Ok the issue here is taking responsibility for something that isn’t yours.
It’s not your responsibility to organise his visits to her. He should do it.
It’s not your responsibility to ensure he is up to date with her health. He should want to know.

You are doing everything for him presenting it in a plate and he is basically choosing whatever he wants to pick from it.
So you propose for him to come to see and he decides of he can or not.
Yubtell him what she can eat and he decides when and what he will give her (incl reintroducing dairy wo checking if it’s in line with hat you are doing/her reaction to it)

I would step back a lot.
I would also let him know about any reaction she might have in the future when she has xxx and then remind him that xxx is them0an to reintroduce dairy/what she can have etc....

NeverTwerkNaked · 15/05/2018 08:37

There’s a lot of people commenting on here who clearly don’t know anything about the safe introduction of dairy.
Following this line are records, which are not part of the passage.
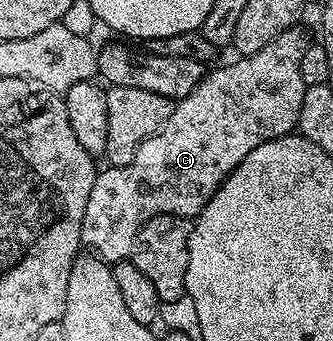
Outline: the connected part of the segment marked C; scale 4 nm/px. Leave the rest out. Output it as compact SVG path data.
M294 27L275 35L267 47L255 51L255 55L238 56L230 65L210 68L186 97L174 104L171 119L155 135L151 135L135 151L135 159L126 165L109 165L98 172L95 187L87 198L87 211L83 211L81 244L92 256L110 263L133 256L135 235L155 215L179 215L195 219L207 207L207 203L221 189L222 183L264 141L290 136L297 129L299 107L303 107L303 95L307 86L299 75L299 63L303 51L311 43L311 37Z

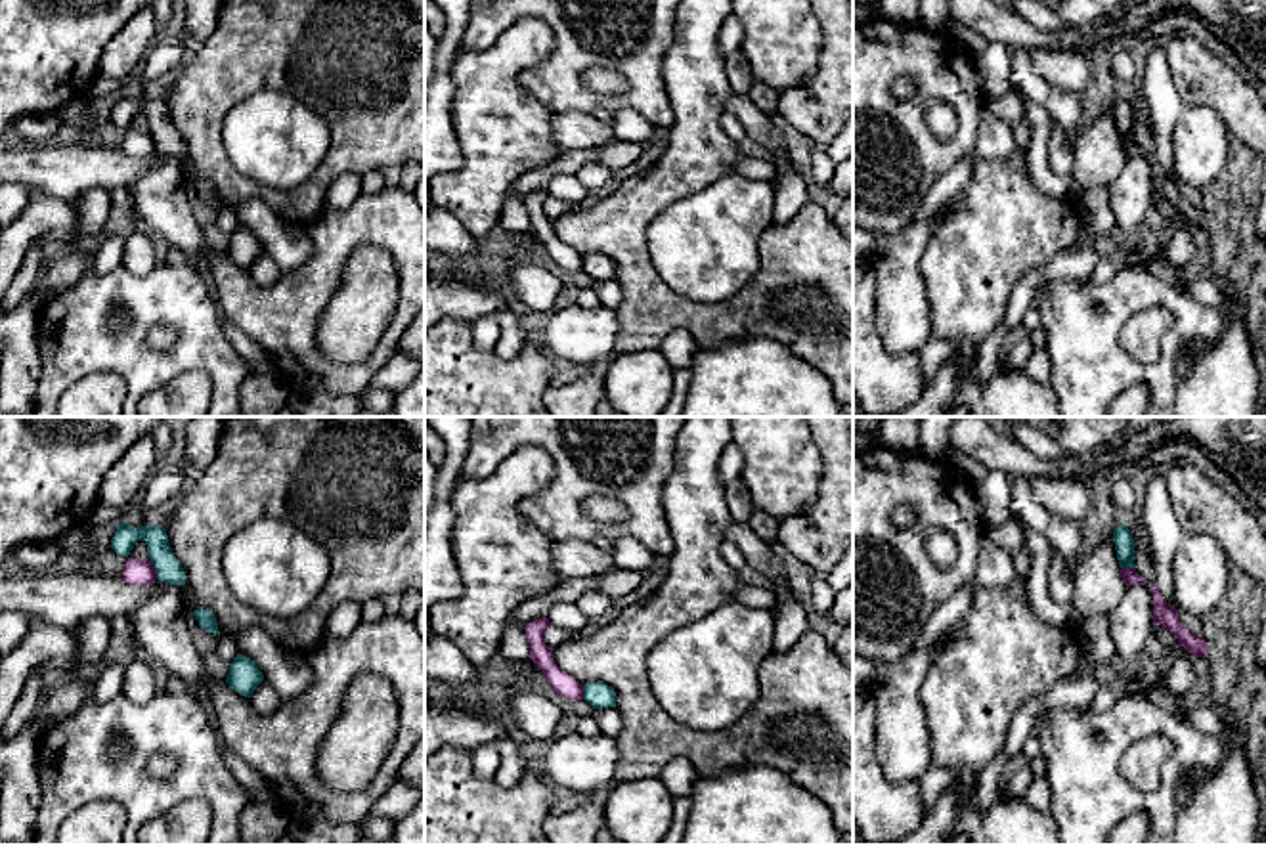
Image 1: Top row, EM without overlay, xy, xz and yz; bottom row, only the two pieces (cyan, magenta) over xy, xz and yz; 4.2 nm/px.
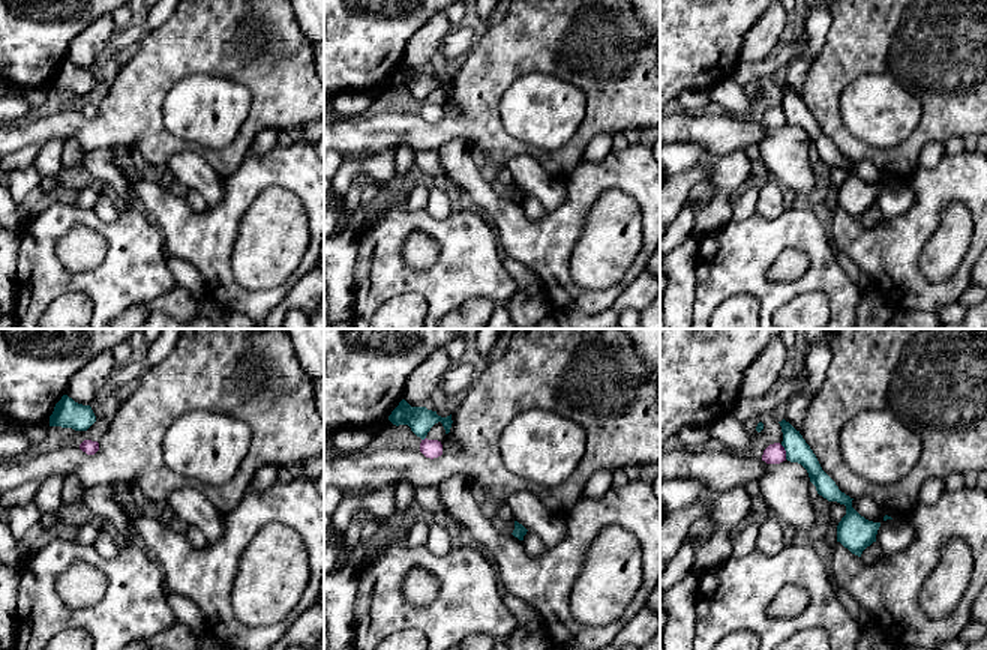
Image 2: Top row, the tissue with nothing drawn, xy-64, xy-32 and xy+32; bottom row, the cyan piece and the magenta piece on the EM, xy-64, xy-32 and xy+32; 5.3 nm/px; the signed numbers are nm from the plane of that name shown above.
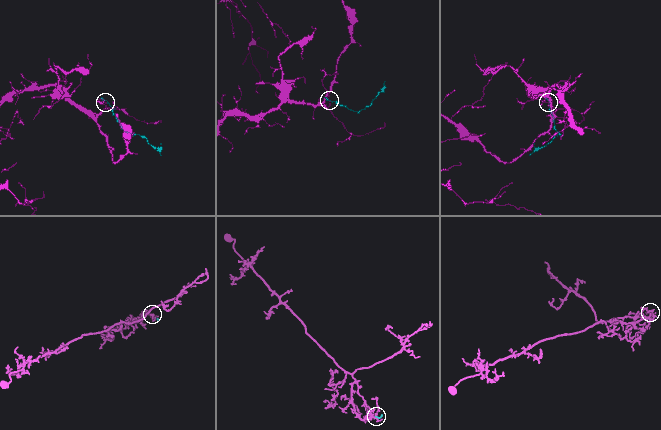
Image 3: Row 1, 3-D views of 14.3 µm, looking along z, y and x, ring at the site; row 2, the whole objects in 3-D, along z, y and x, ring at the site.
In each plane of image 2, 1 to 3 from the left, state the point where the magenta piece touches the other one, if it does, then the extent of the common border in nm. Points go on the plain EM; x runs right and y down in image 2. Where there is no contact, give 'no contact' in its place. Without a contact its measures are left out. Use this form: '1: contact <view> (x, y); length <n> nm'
1: no contact
2: contact xy-32 (423, 102); length 30 nm
3: contact xy+32 (786, 116); length 90 nm

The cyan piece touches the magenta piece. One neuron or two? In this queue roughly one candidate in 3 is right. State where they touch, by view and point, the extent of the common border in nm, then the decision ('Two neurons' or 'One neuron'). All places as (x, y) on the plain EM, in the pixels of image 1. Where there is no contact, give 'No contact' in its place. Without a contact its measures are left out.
Touches cyan at xy (153, 138). Shared border 90 nm. Two neurons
Op you are right to be upset

Juells · 15/05/2018 08:44

@ Tartanscarf

You were already introducing dairy? Why shouldn’t he too?

That's ridiculous. The OP has the baby every day, and is doing things to 'a plan'. Deciding to throw chocolate cake into the mix isn't being even-steven, it's being a dick and I'd think it was about control.
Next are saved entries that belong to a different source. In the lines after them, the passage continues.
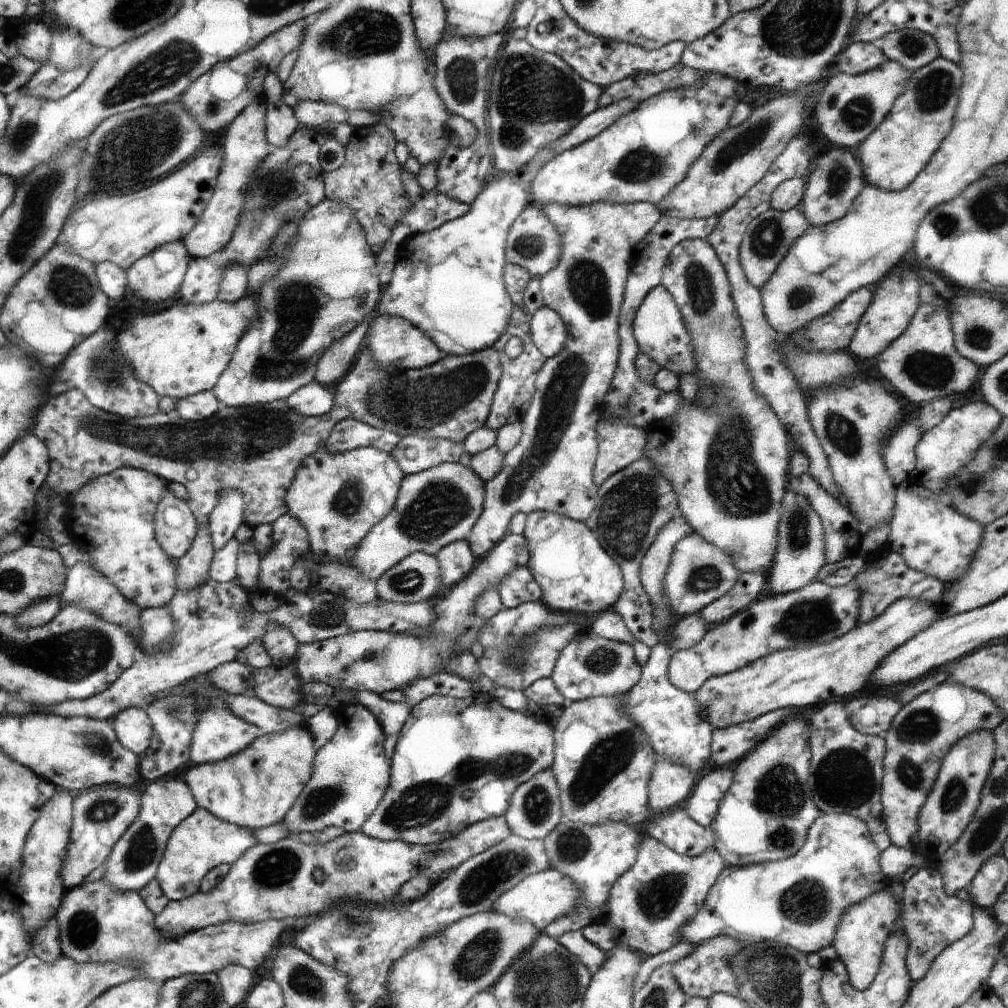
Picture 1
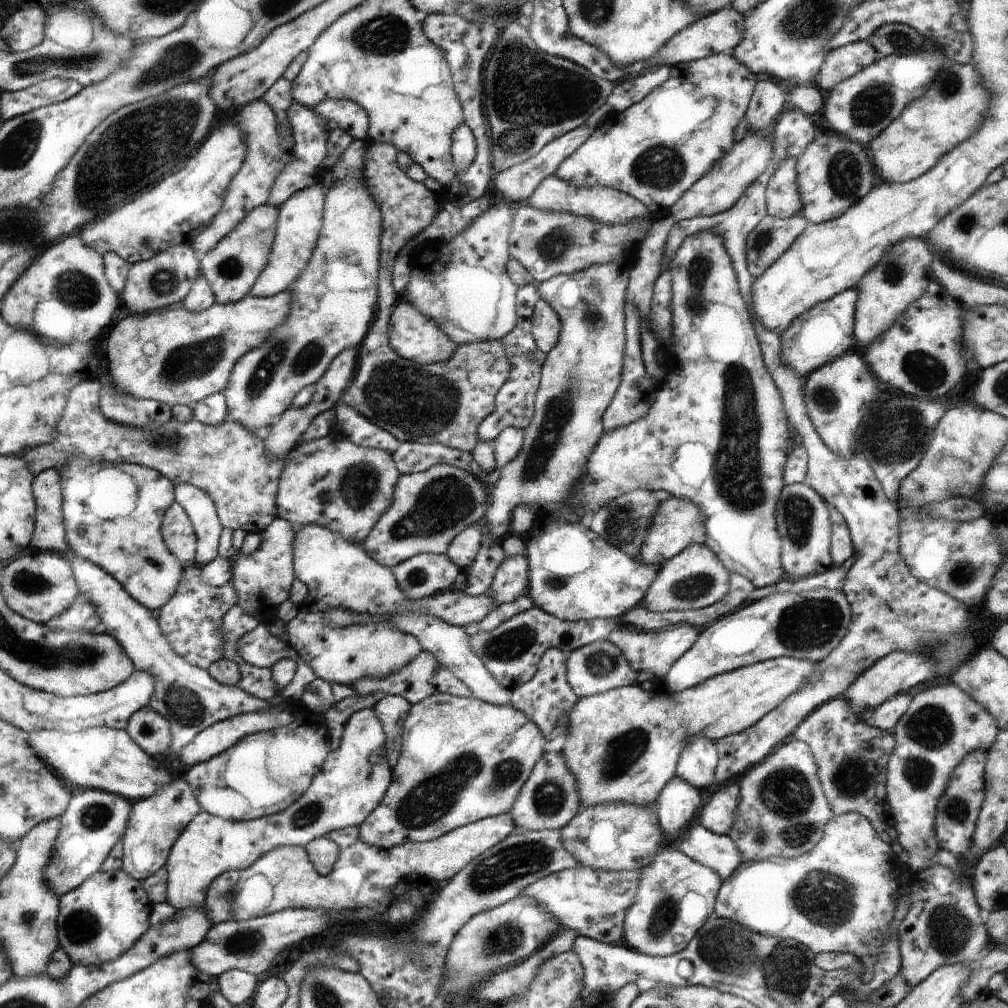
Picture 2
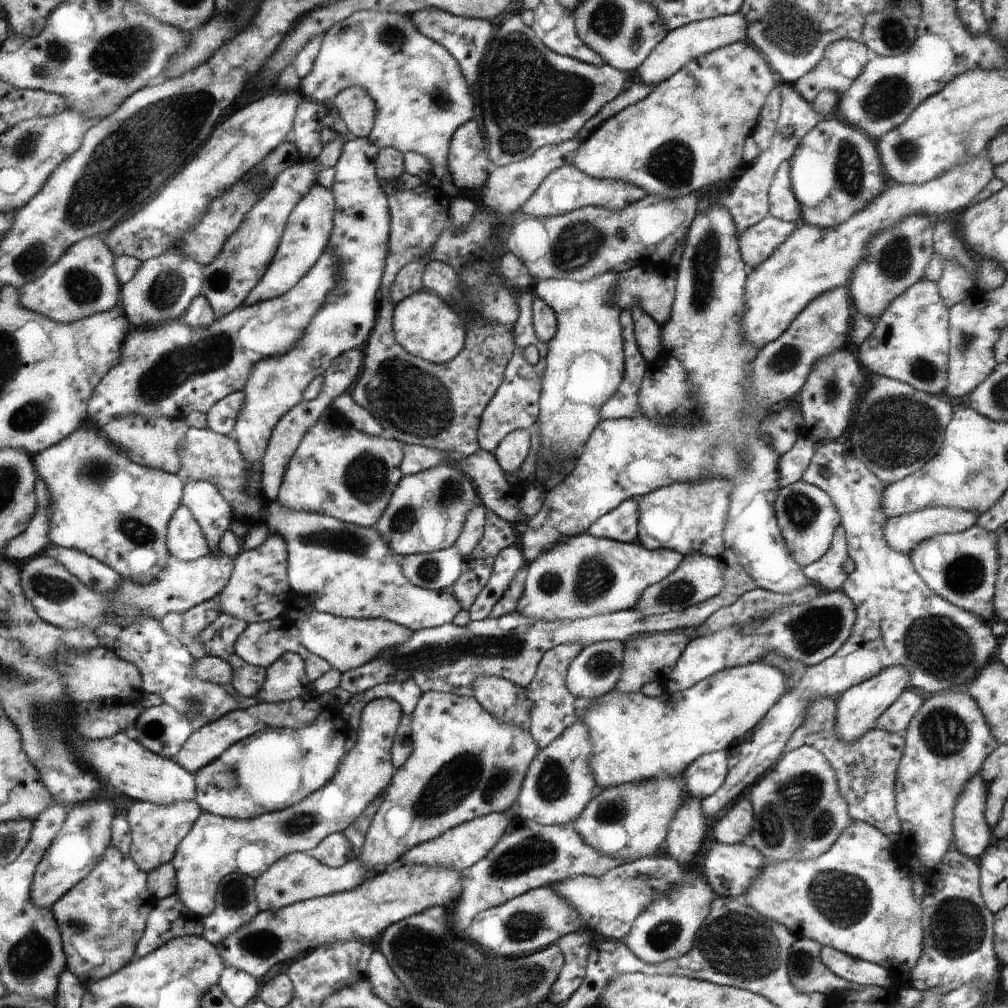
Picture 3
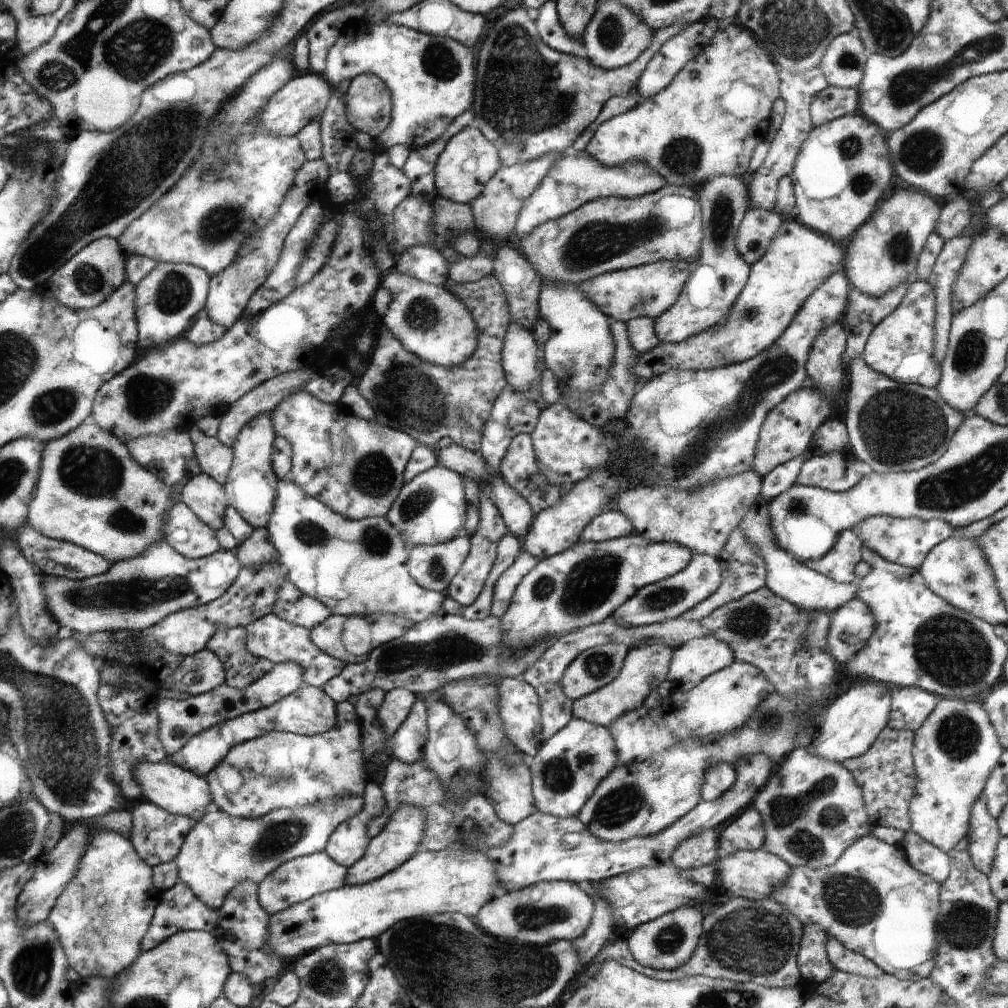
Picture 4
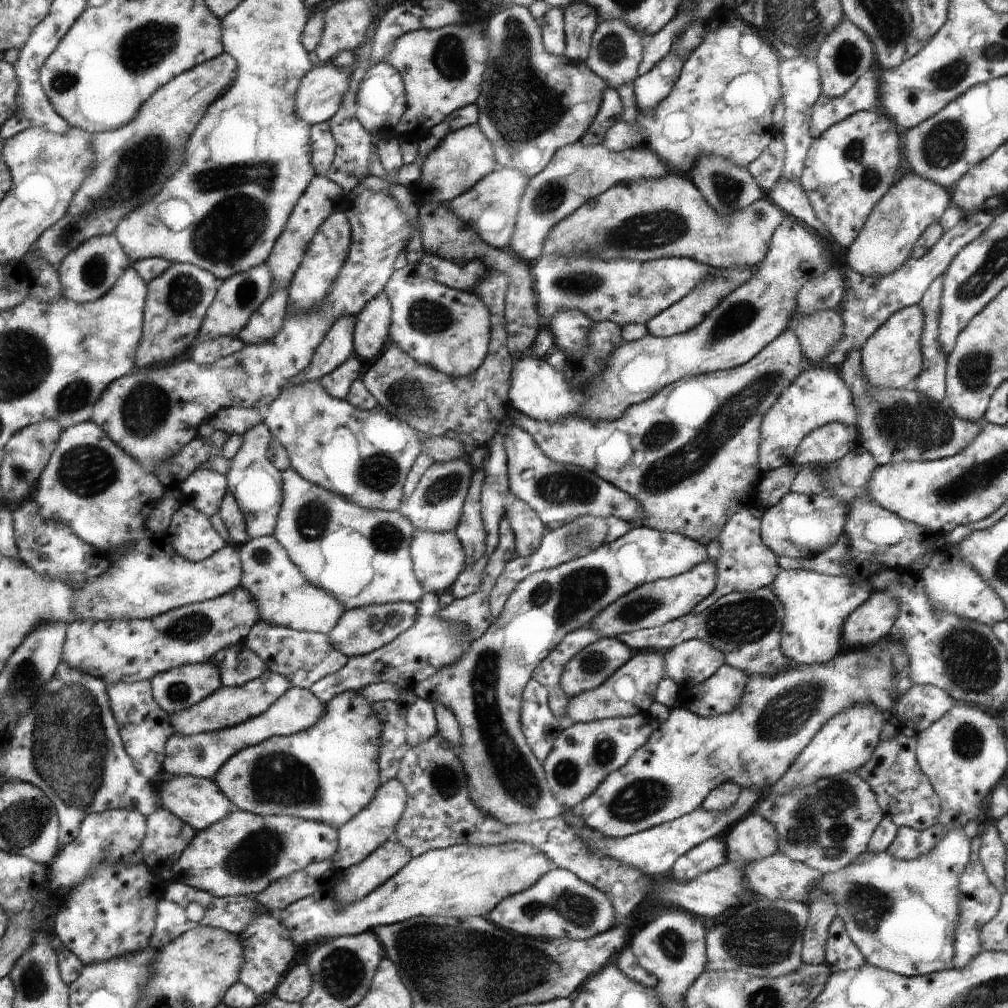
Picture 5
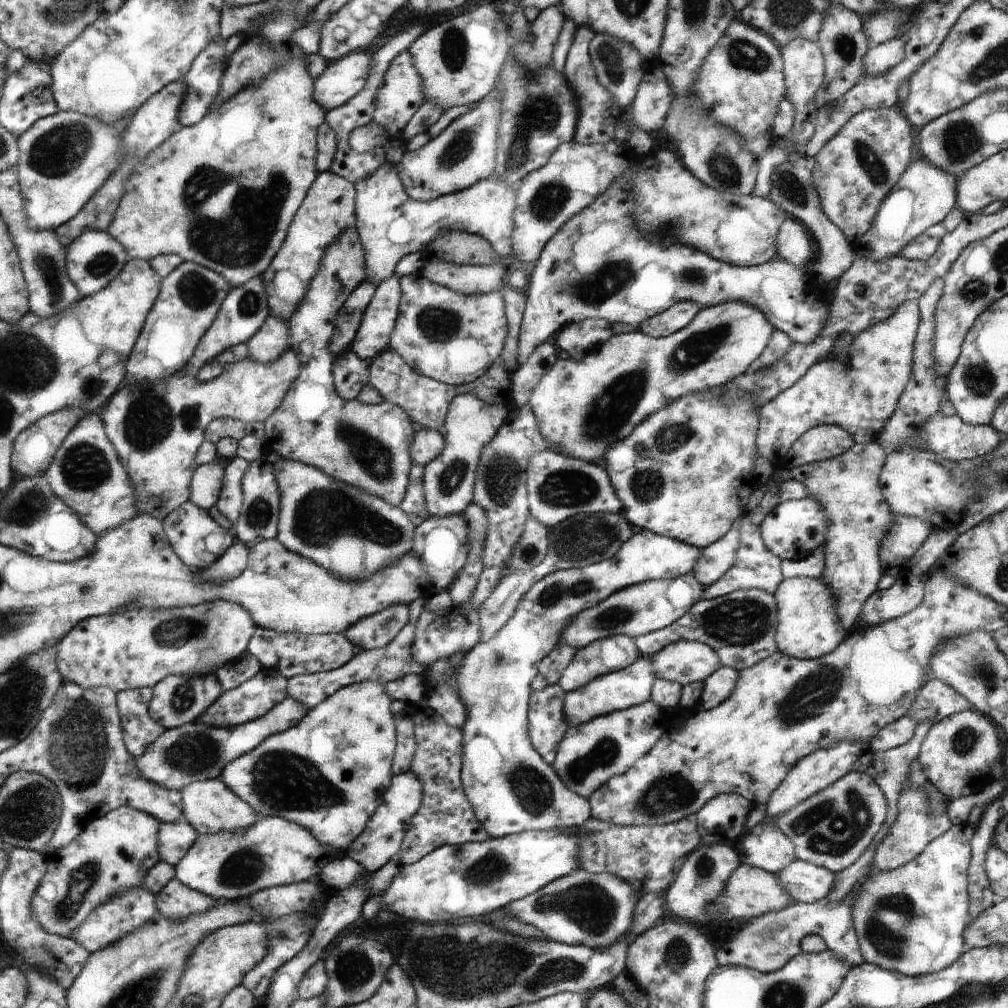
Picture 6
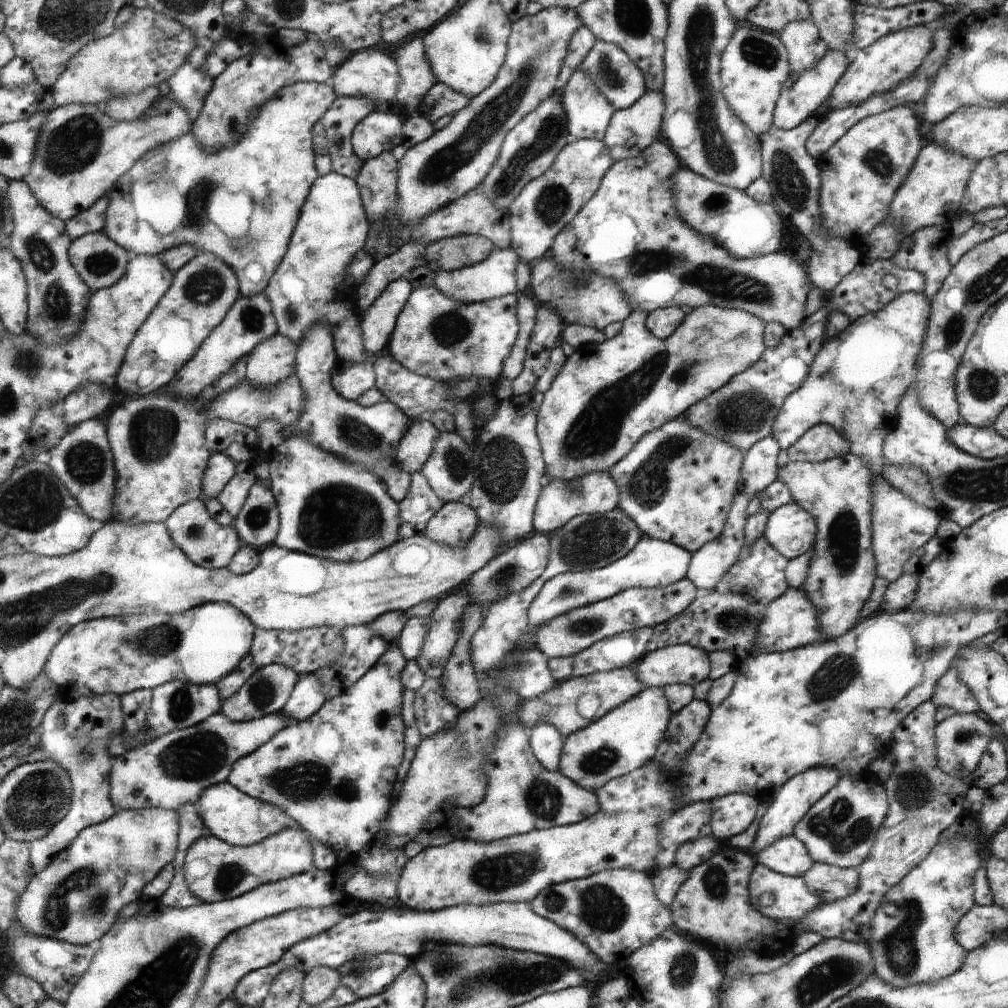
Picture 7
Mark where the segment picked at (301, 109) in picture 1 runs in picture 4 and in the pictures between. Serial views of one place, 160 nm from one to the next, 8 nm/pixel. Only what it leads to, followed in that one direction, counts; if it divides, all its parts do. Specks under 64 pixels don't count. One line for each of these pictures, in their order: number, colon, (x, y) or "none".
2: (351, 117)
3: (357, 107)
4: (368, 105)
mogonfoxnight · 15/05/2018 08:54

His words "and is clearly fine" would bother me as it indicates that he isn't understanding or agreeing with you and it sounds like it is difficult for you to rely on him and trust him. Even if this issue clears up now, there may be other issues in the future.

You say likewise with contact and over nights it's always me asking him I am not sure you are doing your child any favours with this and you may be creating a rod for your own back - if he is happy coming to yours why not stick with that for the time being? Means you can keep an eye on food. I also thought that it wasn't ideal for one year olds to have nights away from the main care giver?

If the cake is commercially produced it may have zero dairy in it. When I was pregnant I had to go though a phase of testing my reactions to things, and it was amazing the difference between, say, mass produced scrambled egg (no reaction) and eating scrambled egg at home made with real eggs (significant reaction). I am guessing some commercial food is made using powders etc in which much has been lost during the processing or watered down and replaced with flavouring (though that is a very unscientific analysis on my part).